A denúncia, apresentada pelo partido Republicanos e por dois eleitores, apontava que o Podemos teria lançado candidaturas femininas apenas para cumprir o percentual mínimo de 30% exigido pela legislação eleitoral. O foco estava nas candidaturas de Brenda Carvalho, Maria das Graças de Araújo Coutinho e Ana Amélia Mendes Lobo Jardim, acusadas de participarem do pleito apenas de forma simulada, sem campanha efetiva, com votações inexpressivas e movimentações financeiras suspeitas.
Na sentença, a magistrada reconhece que, embora o desempenho eleitoral tenha sido baixo — Brenda com 18 votos, Maria das Graças com 103 e Ana Amélia com 394 —, isso, isoladamente, não caracteriza fraude. Para ela, há nos autos elementos que comprovam atos de campanha, como produção de material gráfico, participação em eventos e mobilização mínima, suficientes para afastar a tese de candidatura fictícia. A juíza também ressaltou que não se pode exigir que toda campanha dependa exclusivamente de redes sociais ou alcance resultados expressivos para ser considerada legítima.
Apesar da decisão favorável ao Podemos na primeira instância, o caso está longe de um desfecho. A própria sentença reconhece que o Tribunal Regional Eleitoral (TRE-MA) tem autonomia para reformar o entendimento. Na prática, os vereadores de São Luís, Fábio Macedo Filho, Wendell Martins e Raimundo Nonato dos Santos Júnior seguem sob risco de perderem seus mandatos, caso o pleno do TRE entenda que houve, sim, descumprimento da cota de gênero.
O caso ganhou ainda mais repercussão pela divergência de entendimentos que vêm sendo adotados pela Justiça Eleitoral em todo o país.
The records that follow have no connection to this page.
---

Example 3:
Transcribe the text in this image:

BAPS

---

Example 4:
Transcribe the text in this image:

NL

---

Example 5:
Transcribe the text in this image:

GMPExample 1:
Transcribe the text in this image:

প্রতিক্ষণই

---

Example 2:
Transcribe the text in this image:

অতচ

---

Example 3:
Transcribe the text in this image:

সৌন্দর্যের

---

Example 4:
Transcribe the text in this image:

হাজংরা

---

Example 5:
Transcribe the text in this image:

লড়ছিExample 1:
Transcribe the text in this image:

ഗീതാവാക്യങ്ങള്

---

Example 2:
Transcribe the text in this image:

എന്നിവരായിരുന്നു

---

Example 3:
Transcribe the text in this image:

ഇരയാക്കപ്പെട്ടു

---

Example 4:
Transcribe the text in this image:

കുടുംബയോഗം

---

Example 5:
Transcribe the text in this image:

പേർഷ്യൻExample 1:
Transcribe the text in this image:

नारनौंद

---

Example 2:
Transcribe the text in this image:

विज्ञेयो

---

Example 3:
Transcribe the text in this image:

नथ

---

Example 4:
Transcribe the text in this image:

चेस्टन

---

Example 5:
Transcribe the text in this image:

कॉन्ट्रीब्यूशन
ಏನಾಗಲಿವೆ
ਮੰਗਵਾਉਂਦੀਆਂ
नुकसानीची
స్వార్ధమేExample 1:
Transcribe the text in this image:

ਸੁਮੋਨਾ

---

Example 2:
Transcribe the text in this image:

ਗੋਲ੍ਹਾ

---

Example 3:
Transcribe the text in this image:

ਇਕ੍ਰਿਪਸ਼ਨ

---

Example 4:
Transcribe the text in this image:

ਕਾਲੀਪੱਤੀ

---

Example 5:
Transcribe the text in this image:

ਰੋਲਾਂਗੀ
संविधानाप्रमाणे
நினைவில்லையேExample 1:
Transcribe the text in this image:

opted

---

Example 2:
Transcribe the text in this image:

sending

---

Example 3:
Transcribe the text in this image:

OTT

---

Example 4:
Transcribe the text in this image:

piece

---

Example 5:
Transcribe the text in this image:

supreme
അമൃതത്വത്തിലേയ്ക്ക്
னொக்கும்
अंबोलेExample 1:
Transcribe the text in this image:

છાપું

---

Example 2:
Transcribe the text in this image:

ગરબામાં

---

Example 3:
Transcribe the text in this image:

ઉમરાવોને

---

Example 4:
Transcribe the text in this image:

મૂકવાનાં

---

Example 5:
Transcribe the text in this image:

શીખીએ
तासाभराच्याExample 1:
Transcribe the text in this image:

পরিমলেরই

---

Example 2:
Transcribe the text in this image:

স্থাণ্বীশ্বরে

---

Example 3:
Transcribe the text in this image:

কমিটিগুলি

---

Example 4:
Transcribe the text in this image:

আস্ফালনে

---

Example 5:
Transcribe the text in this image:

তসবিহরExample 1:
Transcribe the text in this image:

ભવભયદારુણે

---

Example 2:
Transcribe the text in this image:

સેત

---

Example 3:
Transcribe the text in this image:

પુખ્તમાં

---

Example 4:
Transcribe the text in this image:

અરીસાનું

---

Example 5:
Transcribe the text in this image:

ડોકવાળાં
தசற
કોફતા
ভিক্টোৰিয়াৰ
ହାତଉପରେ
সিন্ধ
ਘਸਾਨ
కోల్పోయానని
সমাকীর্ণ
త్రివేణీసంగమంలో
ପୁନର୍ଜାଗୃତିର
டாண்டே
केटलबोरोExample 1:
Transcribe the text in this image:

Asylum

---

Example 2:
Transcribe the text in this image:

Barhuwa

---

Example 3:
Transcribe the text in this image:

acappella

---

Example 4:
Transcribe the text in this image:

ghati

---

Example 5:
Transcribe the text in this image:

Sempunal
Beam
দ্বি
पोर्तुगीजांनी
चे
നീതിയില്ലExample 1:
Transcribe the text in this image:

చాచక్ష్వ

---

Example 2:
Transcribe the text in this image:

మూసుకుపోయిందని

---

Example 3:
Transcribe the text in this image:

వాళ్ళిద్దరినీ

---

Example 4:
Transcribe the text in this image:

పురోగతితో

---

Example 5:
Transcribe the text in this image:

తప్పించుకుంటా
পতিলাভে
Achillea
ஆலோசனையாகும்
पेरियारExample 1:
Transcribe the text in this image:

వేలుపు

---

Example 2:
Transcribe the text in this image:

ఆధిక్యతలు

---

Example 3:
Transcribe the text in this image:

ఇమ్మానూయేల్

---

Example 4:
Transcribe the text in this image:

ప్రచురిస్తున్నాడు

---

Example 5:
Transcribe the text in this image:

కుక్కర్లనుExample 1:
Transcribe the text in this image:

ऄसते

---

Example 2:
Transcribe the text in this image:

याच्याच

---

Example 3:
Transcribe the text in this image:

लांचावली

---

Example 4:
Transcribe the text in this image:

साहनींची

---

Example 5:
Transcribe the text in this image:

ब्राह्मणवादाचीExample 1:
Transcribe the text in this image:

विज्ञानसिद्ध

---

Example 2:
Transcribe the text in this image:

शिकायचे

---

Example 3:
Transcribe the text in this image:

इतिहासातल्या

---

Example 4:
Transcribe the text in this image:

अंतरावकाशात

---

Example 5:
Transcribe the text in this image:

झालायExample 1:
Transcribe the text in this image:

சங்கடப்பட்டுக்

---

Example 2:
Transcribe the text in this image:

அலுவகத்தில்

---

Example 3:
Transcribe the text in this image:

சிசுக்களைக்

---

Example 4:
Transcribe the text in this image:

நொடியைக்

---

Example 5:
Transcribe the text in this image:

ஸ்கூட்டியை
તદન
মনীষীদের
Enquanto alguns tribunais têm sido rigorosos na análise de indícios de candidaturas fraudulentas, outros exigem provas mais robustas e incontestáveis.
Agora, caberá ao TRE-MA avaliar os recursos que devem ser apresentados pelos autores da ação. Caso entenda pela existência da fraude, o tribunal poderá não apenas cassar os mandatos, mas também anular todos os votos do partido e determinar uma nova recontagem do quociente eleitoral.
A nova decisão causou estranheza. Isso porque o processo reúne uma série de provas consideradas contundentes, como documentos, conversas, registros em redes sociais e, principalmente, a própria confissão de Brenda Carvalho, que admitiu ter sido coagida a se candidatar apenas para preencher a cota feminina. Além disso, ela prestou depoimento à Polícia Federal, no âmbito de uma operação que revelou outras irregularidades, incluindo contratos suspeitos, repasses de recursos e utilização de empresas ligadas a dirigentes do partido. Mesmo diante desse conjunto de evidências, a sentença ignorou pontos que, na visão dos autores da ação seriam mais que suficientes para comprovar a fraude.